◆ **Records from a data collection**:

------------------------------

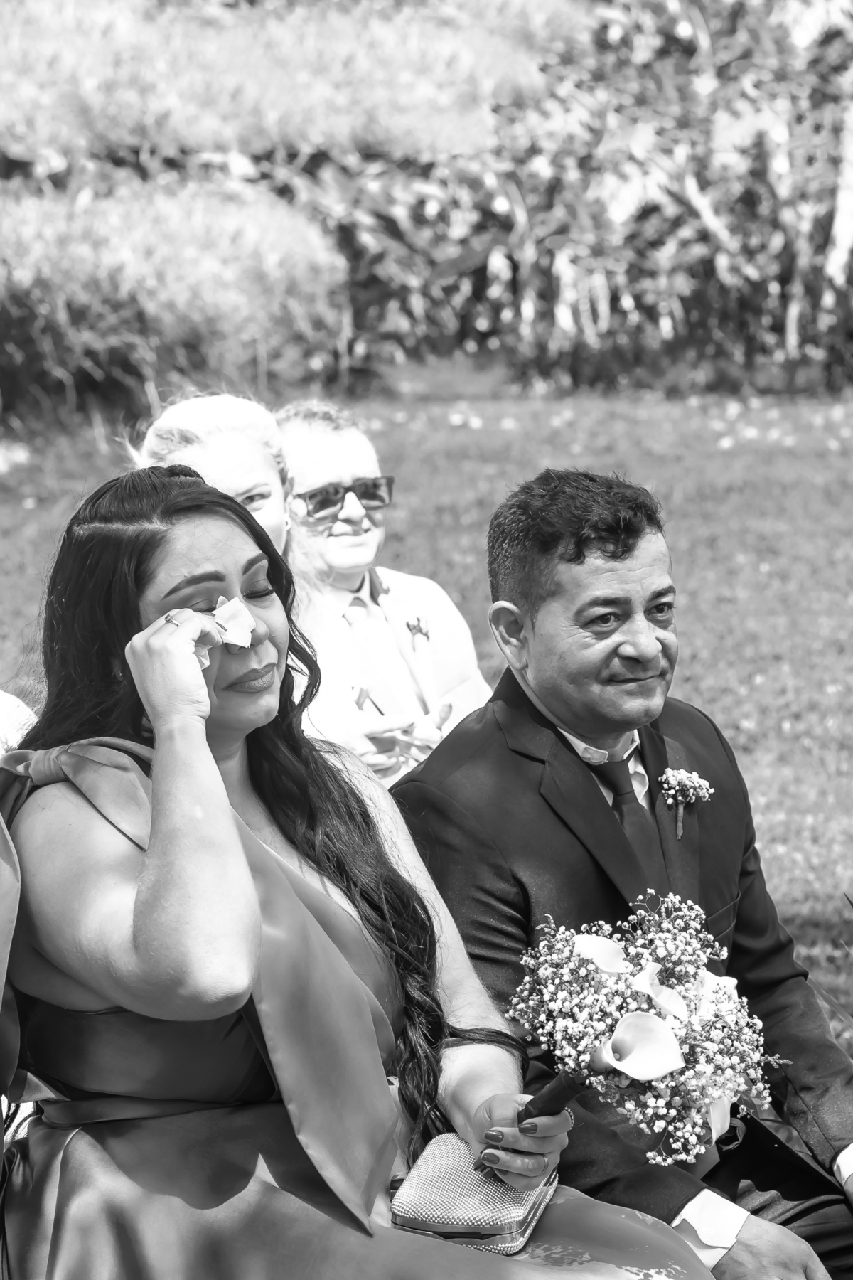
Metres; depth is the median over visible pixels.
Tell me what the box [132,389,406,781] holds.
woman
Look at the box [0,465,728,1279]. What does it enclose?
woman
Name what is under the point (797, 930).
lawn
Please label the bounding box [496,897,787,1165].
bouquet
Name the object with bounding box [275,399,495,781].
man
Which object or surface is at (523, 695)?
man
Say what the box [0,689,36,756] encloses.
person
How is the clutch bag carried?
on the woman at (262, 850)
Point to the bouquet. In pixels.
(638, 1015)
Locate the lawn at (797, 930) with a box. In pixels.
[0,367,852,1057]
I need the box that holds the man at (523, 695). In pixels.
[395,472,852,1279]
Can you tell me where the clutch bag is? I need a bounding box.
[386,1132,557,1253]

------------------------------

◆ **Work required**: Only the line containing "Tell me what the box [132,389,406,781] holds." and the lines after it, through the end of the data, should be copied, exactly as they are.

◆ **Response area**:
Tell me what the box [132,389,406,781] holds.
woman
Look at the box [0,465,728,1279]. What does it enclose?
woman
Name what is under the point (797, 930).
lawn
Please label the bounding box [496,897,787,1165].
bouquet
Name the object with bounding box [275,399,495,781].
man
Which object or surface is at (523, 695)?
man
Say what the box [0,689,36,756] encloses.
person
How is the clutch bag carried?
on the woman at (262, 850)
Point to the bouquet. In pixels.
(638, 1015)
Locate the lawn at (797, 930) with a box. In pixels.
[0,367,852,1057]
I need the box that holds the man at (523, 695). In pixels.
[395,472,852,1279]
Can you tell me where the clutch bag is? I need a bounding box.
[386,1132,557,1253]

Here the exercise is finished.